On the question of what pension is payable, the Court decided:  

  • that members with any part of their pension calculated by reference to an NRD of age 60 have a right to take pension at that age;
  • that EU law imposes only minimum requirements on schemes about providing equal benefits to men and women. It allows flexibility in how equal pay is provided. The effects of changes to schemes to comply with equalisation requirements need to be considered on a scheme specific basis;
  • that the mechanism for payment of the pension was the scheme’s early retirement rule. Under this employer consent would be deemed to be given at age 60. It followed that on the interpretation of the early retirement rule, on retirement at age 60, only that part  

of pension built up from 1 April 2003 would be reduced; the employer argued that Barber rights should not be seen as being provided through the early retirement rule and this is likely to form one of the main grounds for the appeal in this case;  

  • to reject the two part payment approach. This was on the basis the scheme provided for payment only of a single pension and that EU law did not require such an approach.  

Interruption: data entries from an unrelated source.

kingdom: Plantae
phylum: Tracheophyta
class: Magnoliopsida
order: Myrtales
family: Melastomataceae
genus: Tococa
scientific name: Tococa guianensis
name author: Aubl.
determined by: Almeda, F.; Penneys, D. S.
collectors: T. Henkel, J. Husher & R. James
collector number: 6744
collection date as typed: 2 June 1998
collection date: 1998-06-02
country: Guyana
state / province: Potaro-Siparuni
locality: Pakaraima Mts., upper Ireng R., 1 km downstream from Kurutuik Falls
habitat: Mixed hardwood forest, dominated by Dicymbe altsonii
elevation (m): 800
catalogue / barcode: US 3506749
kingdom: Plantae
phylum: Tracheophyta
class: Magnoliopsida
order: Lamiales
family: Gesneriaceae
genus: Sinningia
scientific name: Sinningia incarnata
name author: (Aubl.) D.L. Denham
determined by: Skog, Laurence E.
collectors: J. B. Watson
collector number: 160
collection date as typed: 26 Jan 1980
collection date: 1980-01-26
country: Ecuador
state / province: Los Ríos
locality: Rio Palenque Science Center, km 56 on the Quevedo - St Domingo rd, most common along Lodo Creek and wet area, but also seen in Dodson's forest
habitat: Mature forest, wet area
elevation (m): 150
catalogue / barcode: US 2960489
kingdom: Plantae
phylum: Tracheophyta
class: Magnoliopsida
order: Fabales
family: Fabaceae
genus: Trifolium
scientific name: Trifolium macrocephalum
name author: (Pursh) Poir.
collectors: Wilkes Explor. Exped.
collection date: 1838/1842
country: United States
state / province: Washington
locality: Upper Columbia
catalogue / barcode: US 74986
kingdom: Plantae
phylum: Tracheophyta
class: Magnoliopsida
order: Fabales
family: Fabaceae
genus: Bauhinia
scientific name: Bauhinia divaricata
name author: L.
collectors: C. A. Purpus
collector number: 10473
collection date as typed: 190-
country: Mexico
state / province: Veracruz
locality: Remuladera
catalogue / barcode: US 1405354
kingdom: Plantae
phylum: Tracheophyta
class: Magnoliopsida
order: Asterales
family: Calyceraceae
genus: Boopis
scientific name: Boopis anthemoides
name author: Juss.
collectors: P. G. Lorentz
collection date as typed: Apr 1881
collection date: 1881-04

The impact of the decision

This is the latest in a series of recent cases demonstrating that, almost 20 years after the original ruling in the Barber case - that male and female members have to be provided with equal benefits from 17 May 1990 - there is still much confusion about what benefits schemes have to pay.  

In this case, the effect of the decision is to increase the scheme’s deficit by around 30 per cent to £130 million. If the Court of Appeal upholds the decision it is likely to have serious financial implications for many other schemes. Trustees and employers will need to undertake a careful analysis of their schemes’ rules relating to equalisation and early retirement.  

The decision also shows the importance of not interpreting scheme rules literally and in isolation from a scheme’s other rules. To understand a rule properly, it is necessary to understand the original intention behind the rule. To do this, it is important to look at the circumstances existing at the time the rule was introduced.